Felix Crux

Technology & Miscellanea

Transcribe: Generate static sites with Django and YAML

Transcribe is a static site generator that integrates the conveniences of Django to allow you to easily use templates; generate RSS feeds; and create chronological archives, tag-link-pages, and index pages.

By using Transcribe you can run a site without any database dependencies, without worrying about vulnerabilities in a complex stack, and with super fast-loading plain old HTML pages, while still keeping (some of) the conveniences you associate with a stack like Django.


There is document in the form of a sample project. You can build it by running make sample in the project's root directory. Then, examine the contents of sample/out. This page goes over some of those files in more detail.

The centrepiece of Transcribe is the combination of YAML-defined content files with Django HTML templates. Templates can be specified on a per-page basis, but if no such exception exists, a generic one is used instead.

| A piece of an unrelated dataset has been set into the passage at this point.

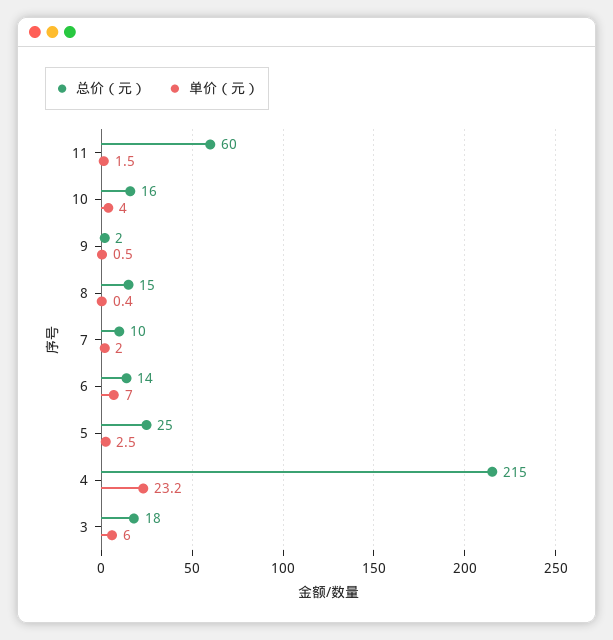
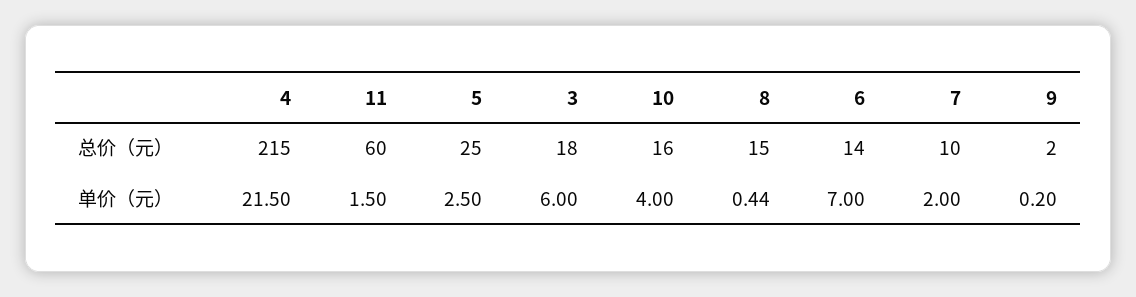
单价（元）, 9: 0.5 -> 0.2
单价（元）, 4: 23.2 -> 21.5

Directories full of content can also have paginated “index” pages and chronological historical archives associated with them, as well as RSS feeds for updates.

Certain attributes within the YAML content can also be defined as “linkable” indexes, which will result in pages being created for each observed value of the attribute, with each page listing all the items that had that attribute value. This allows for the reimplementation of the “tags” system for blog posts.

All of the properties of the system are customizable through a simple config file (that is in fact itself a Python file, so you can automate away a lot of the tedious aspects of file/directory listing).

As an example of how to use the system, let's consider the case of a simple blog. Let's say you want to produce a set of output files that looks something like this:

|-- about.html
`-- blog/
    |-- index.html
    |-- an-article.html
    |-- more-content.html     <-- Special unique design
    |-- quick-update.html
    |-- rss.xml               <-- RSS feed
    |-- archives
    |   |-- index.html
    |   `-- 2012
    |       |-- index.html
    |       `-- dec
    |           `-- index.html
    `-- tags
        |-- tag1.html
        `-- tag2.html

Let's assume that you have configured your webserver in such a way that requests for the top-level index.html page actually return the blog/index.html page.

Let's also assume that more-content.html requires a special, unique, HTML layout, because it is a special project you're showing off.

The first thing to do would be to create directory structures for your content and templates:

|-- content/
|   |-- about.yaml
|   `-- blog/
|       |-- an-article.yaml
|       |-- more-content.yaml
|       `-- quick-update.yaml
`-- templates/
    |-- about.html
    `-- blog/
        |-- archive.html
        |-- item.html
        |-- list.html
        `-- more-content.html

You'd also want to include a config file in the root directory.

At this point, your content files can be populated with YAML-defined tags, like this:

title: "An Article"
tags: [tag1, tag2]
pub_date: !!timestamp 2013-06-02
content: |
  This is an article.

You'll have to define a couple of templates. The item.html one is used when there is no filename-matching specific template, like there is in the case of more-content.{yaml,html}. list.html is used for ordered listings (by the field defined in your config file). All of these templates will have access to the YAML keywords defined above, e.g. {{ title }}. In the case of lists, the list will benamed after the directory; for example: {% for post in blog %}.... The root keyword contains the name of the directory the content lived in, like “blog” — this is useful for generating links.

The only slightly tricky template file is the one used for archives: the data structure is once again named after the directory it originates from, but it now contains years, which are not simply numbers, but structures with a year keyword (which contains the numeric value), and a month field that similarly contains a month field and a posts list. To make all that abstract verbiage more concrete, here's an example snippet of a reasonable archive.html:

{% for year in blog|dictsortreversed:"year" %}
  <a href="/{{ root }}/archives/{{ year.year }}/">
    {{ year.year }}
  {% for month in year.months|dictsortreversed:"month" %}
    <a href="/{{ root }}/archives/{{ year.year }}/{{ month.month|date:"b" }}/">
      {{ month.month|date:"F" }}
    {% for post in month.posts|dictsortreversed:"pub_date" %}
        <a href="/{{ post.root }}/{{ post.link }}">{{ post.title }}</a>
    {% endfor %}
  {% endfor %}
{% endfor %}

At this point, you've got all the complex initial setup out of the way. Adding new content is as simple as defining a new YAML file, and running transcribe.py.